Goal of the exercise:
Reproduce all the entries beneath this sentence exactly.
-----
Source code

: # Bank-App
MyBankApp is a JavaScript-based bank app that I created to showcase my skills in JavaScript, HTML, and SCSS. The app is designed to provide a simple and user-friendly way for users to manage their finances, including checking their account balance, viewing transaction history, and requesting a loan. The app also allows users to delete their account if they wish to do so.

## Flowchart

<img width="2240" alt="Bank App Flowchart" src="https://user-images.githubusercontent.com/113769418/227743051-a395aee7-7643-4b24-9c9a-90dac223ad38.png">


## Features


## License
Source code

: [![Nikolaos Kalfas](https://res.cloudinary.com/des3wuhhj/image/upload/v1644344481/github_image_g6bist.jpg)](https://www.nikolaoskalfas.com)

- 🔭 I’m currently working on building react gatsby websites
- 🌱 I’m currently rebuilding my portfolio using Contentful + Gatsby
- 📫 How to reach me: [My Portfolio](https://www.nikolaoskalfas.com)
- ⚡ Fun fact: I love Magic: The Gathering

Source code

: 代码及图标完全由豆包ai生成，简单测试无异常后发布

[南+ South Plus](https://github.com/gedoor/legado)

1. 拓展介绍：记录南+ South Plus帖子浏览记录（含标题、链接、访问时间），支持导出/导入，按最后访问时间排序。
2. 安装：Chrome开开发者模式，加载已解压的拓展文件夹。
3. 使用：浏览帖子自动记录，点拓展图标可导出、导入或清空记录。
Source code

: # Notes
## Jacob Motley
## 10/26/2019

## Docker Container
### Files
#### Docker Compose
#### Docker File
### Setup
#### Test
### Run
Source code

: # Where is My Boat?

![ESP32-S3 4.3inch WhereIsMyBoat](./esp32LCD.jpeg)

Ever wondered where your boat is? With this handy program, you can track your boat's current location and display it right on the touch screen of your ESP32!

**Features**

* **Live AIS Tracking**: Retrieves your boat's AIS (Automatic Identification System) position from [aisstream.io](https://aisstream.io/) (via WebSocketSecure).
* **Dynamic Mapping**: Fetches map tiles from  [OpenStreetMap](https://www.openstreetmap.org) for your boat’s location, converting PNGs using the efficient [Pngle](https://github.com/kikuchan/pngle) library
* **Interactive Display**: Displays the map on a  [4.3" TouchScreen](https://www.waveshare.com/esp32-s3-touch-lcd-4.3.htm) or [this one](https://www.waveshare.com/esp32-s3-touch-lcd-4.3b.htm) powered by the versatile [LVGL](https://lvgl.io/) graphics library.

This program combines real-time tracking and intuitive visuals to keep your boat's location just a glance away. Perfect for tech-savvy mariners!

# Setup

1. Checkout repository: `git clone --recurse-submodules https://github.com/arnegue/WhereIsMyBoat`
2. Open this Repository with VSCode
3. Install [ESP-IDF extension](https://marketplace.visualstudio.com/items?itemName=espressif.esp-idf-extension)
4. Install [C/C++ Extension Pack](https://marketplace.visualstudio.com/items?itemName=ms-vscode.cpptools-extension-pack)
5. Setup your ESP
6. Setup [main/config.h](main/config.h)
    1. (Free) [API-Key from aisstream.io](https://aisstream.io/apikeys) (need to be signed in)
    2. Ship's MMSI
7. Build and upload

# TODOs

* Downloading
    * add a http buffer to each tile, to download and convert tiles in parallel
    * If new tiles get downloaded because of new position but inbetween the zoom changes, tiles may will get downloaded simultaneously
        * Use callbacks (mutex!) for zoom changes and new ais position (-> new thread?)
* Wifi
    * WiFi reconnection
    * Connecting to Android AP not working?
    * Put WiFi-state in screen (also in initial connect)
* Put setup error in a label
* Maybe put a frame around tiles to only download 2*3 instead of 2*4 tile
-----
Task result:
Source code

: # Bank-App
MyBankApp is a JavaScript-based bank app that I created to showcase my skills in JavaScript, HTML, and SCSS. The app is designed to provide a simple and user-friendly way for users to manage their finances, including checking their account balance, viewing transaction history, and requesting a loan. The app also allows users to delete their account if they wish to do so.

## Flowchart

<img width="2240" alt="Bank App Flowchart" src="https://user-images.githubusercontent.com/113769418/227743051-a395aee7-7643-4b24-9c9a-90dac223ad38.png">


## Features


## License
Source code

: [![Nikolaos Kalfas](https://res.cloudinary.com/des3wuhhj/image/upload/v1644344481/github_image_g6bist.jpg)](https://www.nikolaoskalfas.com)

- 🔭 I’m currently working on building react gatsby websites
- 🌱 I’m currently rebuilding my portfolio using Contentful + Gatsby
- 📫 How to reach me: [My Portfolio](https://www.nikolaoskalfas.com)
- ⚡ Fun fact: I love Magic: The Gathering

Source code

: 代码及图标完全由豆包ai生成，简单测试无异常后发布

[南+ South Plus](https://github.com/gedoor/legado)

1. 拓展介绍：记录南+ South Plus帖子浏览记录（含标题、链接、访问时间），支持导出/导入，按最后访问时间排序。
2. 安装：Chrome开开发者模式，加载已解压的拓展文件夹。
3. 使用：浏览帖子自动记录，点拓展图标可导出、导入或清空记录。
Source code

: # Notes
## Jacob Motley
## 10/26/2019

## Docker Container
### Files
#### Docker Compose
#### Docker File
### Setup
#### Test
### Run
Source code

: # Where is My Boat?

![ESP32-S3 4.3inch WhereIsMyBoat](./esp32LCD.jpeg)

Ever wondered where your boat is? With this handy program, you can track your boat's current location and display it right on the touch screen of your ESP32!

**Features**

* **Live AIS Tracking**: Retrieves your boat's AIS (Automatic Identification System) position from [aisstream.io](https://aisstream.io/) (via WebSocketSecure).
* **Dynamic Mapping**: Fetches map tiles from  [OpenStreetMap](https://www.openstreetmap.org) for your boat’s location, converting PNGs using the efficient [Pngle](https://github.com/kikuchan/pngle) library
* **Interactive Display**: Displays the map on a  [4.3" TouchScreen](https://www.waveshare.com/esp32-s3-touch-lcd-4.3.htm) or [this one](https://www.waveshare.com/esp32-s3-touch-lcd-4.3b.htm) powered by the versatile [LVGL](https://lvgl.io/) graphics library.

This program combines real-time tracking and intuitive visuals to keep your boat's location just a glance away. Perfect for tech-savvy mariners!

# Setup

1. Checkout repository: `git clone --recurse-submodules https://github.com/arnegue/WhereIsMyBoat`
2. Open this Repository with VSCode
3. Install [ESP-IDF extension](https://marketplace.visualstudio.com/items?itemName=espressif.esp-idf-extension)
4. Install [C/C++ Extension Pack](https://marketplace.visualstudio.com/items?itemName=ms-vscode.cpptools-extension-pack)
5. Setup your ESP
6. Setup [main/config.h](main/config.h)
    1. (Free) [API-Key from aisstream.io](https://aisstream.io/apikeys) (need to be signed in)
    2. Ship's MMSI
7. Build and upload

# TODOs

* Downloading
    * add a http buffer to each tile, to download and convert tiles in parallel
    * If new tiles get downloaded because of new position but inbetween the zoom changes, tiles may will get downloaded simultaneously
        * Use callbacks (mutex!) for zoom changes and new ais position (-> new thread?)
* Wifi
    * WiFi reconnection
    * Connecting to Android AP not working?
    * Put WiFi-state in screen (also in initial connect)
* Put setup error in a label
* Maybe put a frame around tiles to only download 2*3 instead of 2*4 tile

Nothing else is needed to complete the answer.